Selected extract —
This new teen dramedy from Andrew and Jon Erwin (known for Christian rock videos) is a message movie not in the best sense of the term. It would have been more instructive than it thinks it is if it dug deeper into its preconceptions and perhaps would attract more of an audience (finding its way in some art house venues connected to multiplexes) which it will find a way to split up anyway.
October Baby stars Rachel Hendrix, Jason Burkey, John Schneider and Jasmine Guy, and has sparked some discussion considering its faith-based themes. Though probably not for long theatrically as it doesn't do justice to the pro-life activist it's based on - Gianna Jensen.
Its early sections aren't that disagreeable as the main character Hannah, admirably played by attractive brunette Hendrix, is upset about her existence after collapsing while acting on stage. Her late teen insecurity and epileptic and asthmatic conditions happen to exist because she was the result of an unsuccessful late-term abortion.
Hannah's adoptive parents (including hot-tempered, fairly arrogant dad played by Schneider) haven't let her in on this until this latest incident, so it's the right time to go with friends, abetted by longtime one in Jason (Burkey), to locate her biological mother on route to Mobile, Ala. Alas, a sojourn in which other surprises will rear themselves.
For a while the production values seem decent enough along the with the acting on what looks to be an amiable jaunt even if the kids may not be like the ones at your school. The filmmaking "specialists" fail in their attempt to illuminate material which descends rapidly into movie-of-the-week territory, obviously not of the proselytizing ilk as Hannah gets closer to the source of an unwanted pregnancy. The woman who shunned her has built a career as a lawyer.
It's clear what's on the producers' prospectus and it doesn't put adoption in a flattering light, not hitting the kind of nerve in a quandary as seen in the satirical Citizen Ruth or the dramatically potent Vera Drake. The result is a gradually unrefined, protracted attempt to make Hannah overcome the rough hand she's been dealt. One that is more manipulative (which affects the impact of the characterizations) and pat than evenhanded as the preachiness into the politics takes this travelogue into the awful autumn of this "Baby."

Stored data entries
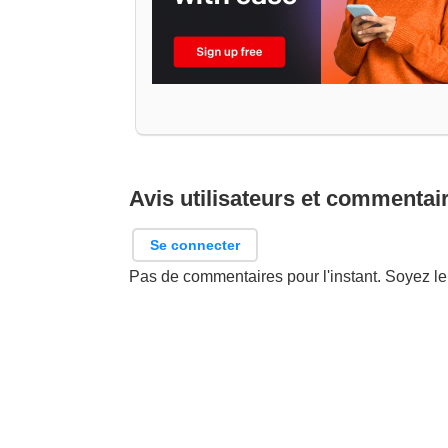
Avis utilisateurs et commentai
Se connecter
Pas de commentaires pour l'instant. Soyez le 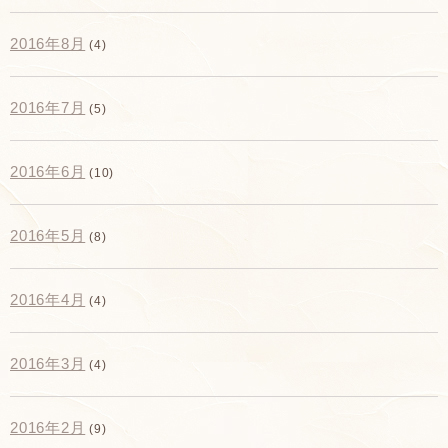
2016年8月
(4)
2016年7月
(5)
2016年6月
(10)
2016年5月
(8)
2016年4月
(4)
2016年3月
(4)
2016年2月
(9)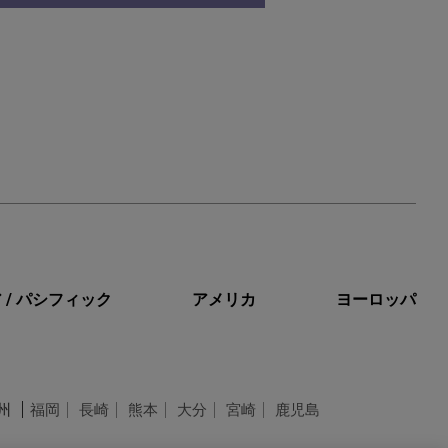
 / パシフィック
アメリカ
ヨーロッパ
州
福岡
長崎
熊本
大分
宮崎
鹿児島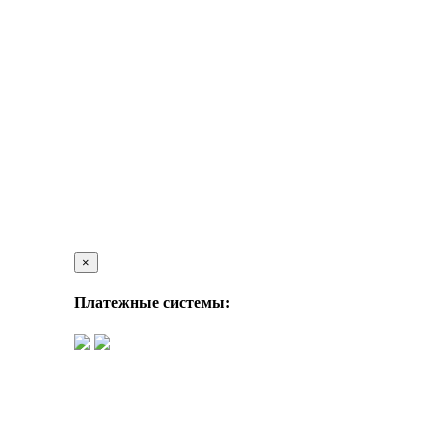
×
Платежные системы: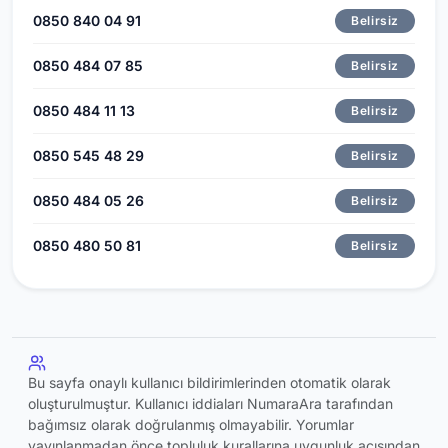
0850 840 04 91
Belirsiz
0850 484 07 85
Belirsiz
0850 484 11 13
Belirsiz
0850 545 48 29
Belirsiz
0850 484 05 26
Belirsiz
0850 480 50 81
Belirsiz
Bu sayfa onaylı kullanıcı bildirimlerinden otomatik olarak
oluşturulmuştur. Kullanıcı iddiaları NumaraAra tarafından
bağımsız olarak doğrulanmış olmayabilir. Yorumlar
yayınlanmadan önce topluluk kurallarına uygunluk açısından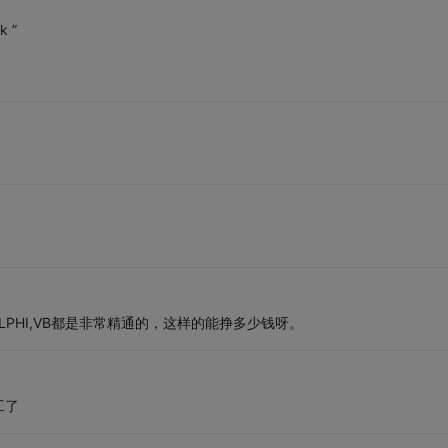
 ”
ELPHI,VB都是非常精通的，这样的能挣多少钱呀。
工了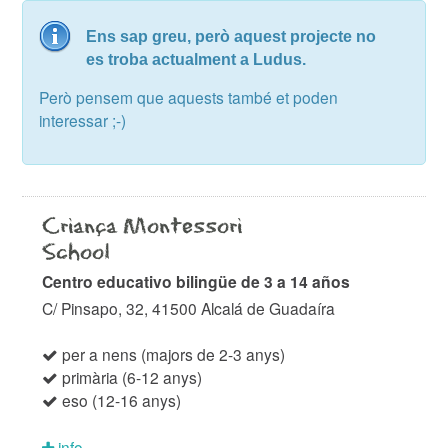
Ens sap greu, però aquest projecte no
es troba actualment a Ludus.
Però pensem que aquests també et poden
interessar ;-)
Criança Montessori
School
Centro educativo bilingüe de 3 a 14 años
C/ Pinsapo, 32, 41500 Alcalá de Guadaíra
per a nens (majors de 2-3 anys)
primària (6-12 anys)
eso (12-16 anys)
info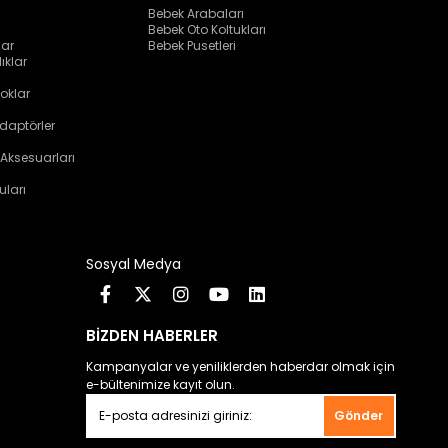
Bebek Arabaları
Bebek Oto Koltukları
lar
Bebek Pusetleri
ıklar
oklar
daptörler
 Aksesuarları
uları
Sosyal Medya
BİZDEN HABERLER
Kampanyalar ve yeniliklerden haberdar olmak için
e-bültenimize kayıt olun.
Gönder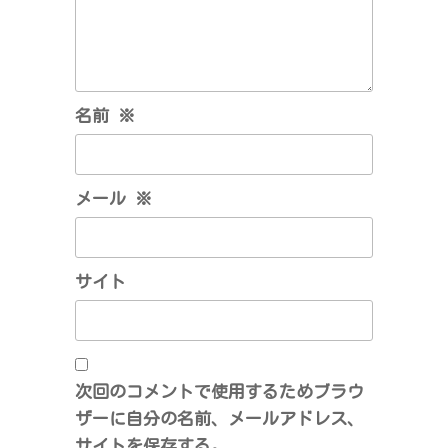
名前
※
メール
※
サイト
次回のコメントで使用するためブラウ
ザーに自分の名前、メールアドレス、
サイトを保存する。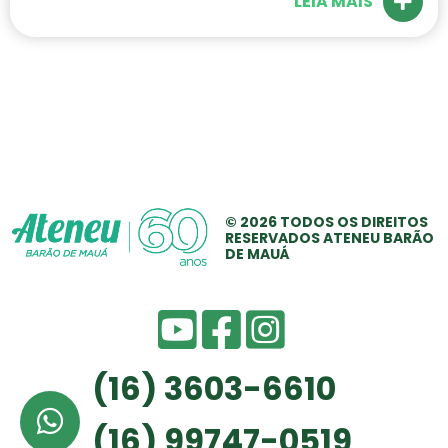
LEIA MAIS
© 2026 TODOS OS
DIREITOS
RESERVADOS
ATENEU BARÃO
DE MAUÁ
(16) 3603-6610
(16) 99747-0519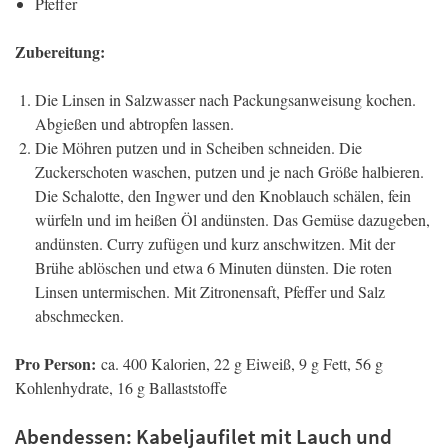
Pfeffer
Zubereitung:
Die Linsen in Salzwasser nach Packungsanweisung kochen.
Abgießen und abtropfen lassen.
Die Möhren putzen und in Scheiben schneiden. Die
Zuckerschoten waschen, putzen und je nach Größe halbieren.
Die Schalotte, den Ingwer und den Knoblauch schälen, fein
würfeln und im heißen Öl andünsten. Das Gemüse dazugeben,
andünsten. Curry zufügen und kurz anschwitzen. Mit der
Brühe ablöschen und etwa 6 Minuten dünsten. Die roten
Linsen untermischen. Mit Zitronensaft, Pfeffer und Salz
abschmecken.
Pro Person:
ca. 400 Kalorien, 22 g Eiweiß, 9 g Fett, 56 g
Kohlenhydrate, 16 g Ballaststoffe
Abendessen: Kabeljaufilet mit Lauch und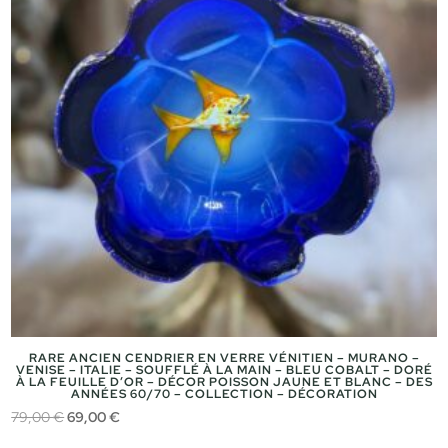
RARE ANCIEN CENDRIER EN VERRE VÉNITIEN – MURANO –
VENISE – ITALIE – SOUFFLÉ À LA MAIN – BLEU COBALT – DORÉ
À LA FEUILLE D’OR – DÉCOR POISSON JAUNE ET BLANC – DES
ANNÉES 60/70 – COLLECTION – DÉCORATION
Le
Le
79,00
€
69,00
€
prix
prix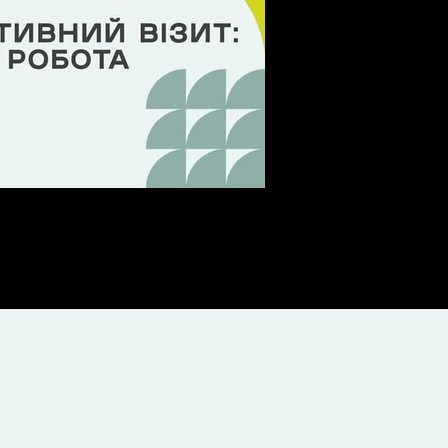
: Велика робота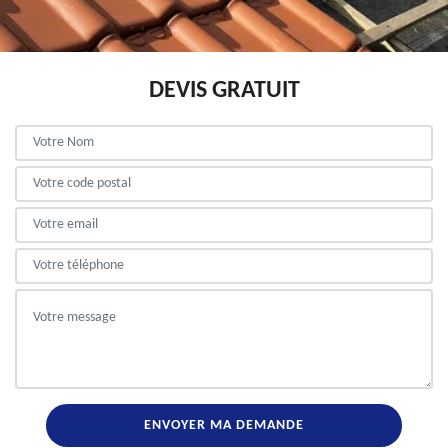
DEVIS GRATUIT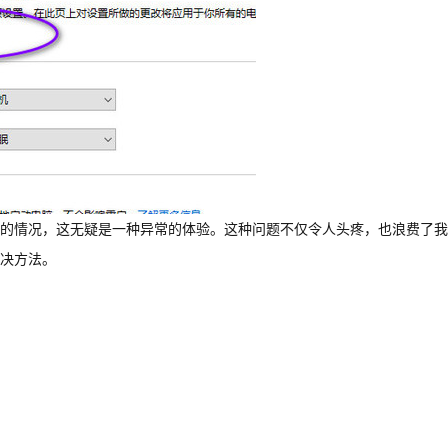
的情况，这无疑是一种异常的体验。这种问题不仅令人头疼，也浪费了我
决方法。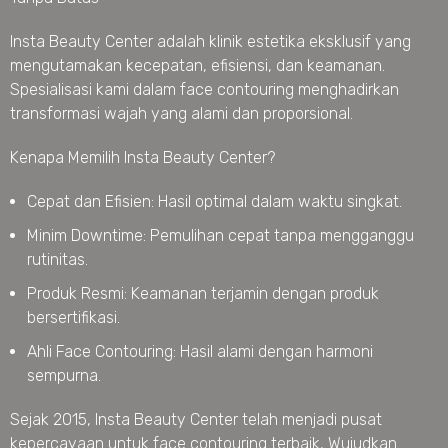
Insta Beauty Center adalah klinik estetika eksklusif yang
mengutamakan kecepatan, efisiensi, dan keamanan.
Spesialisasi kami dalam face contouring menghadirkan
transformasi wajah yang alami dan proporsional.
Kenapa Memilih Insta Beauty Center?
Cepat dan Efisien: Hasil optimal dalam waktu singkat.
Minim Downtime: Pemulihan cepat tanpa mengganggu
rutinitas.
Produk Resmi: Keamanan terjamin dengan produk
bersertifikasi.
Ahli Face Contouring: Hasil alami dengan harmoni
sempurna.
Sejak 2015, Insta Beauty Center telah menjadi pusat
kepercayaan untuk face contouring terbaik, Wujudkan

Directions for this task —
Answer these questions from the October Baby review:
1. Which pro-life activist is the movie based on?
2. What was Hannah doing when she collapsed?
3. What career has Hannah's biological mother built?
Rely only on the review, not on the entries.

Output for this task —
1. Gianna Jensen
2. Acting on stage
3. Lawyer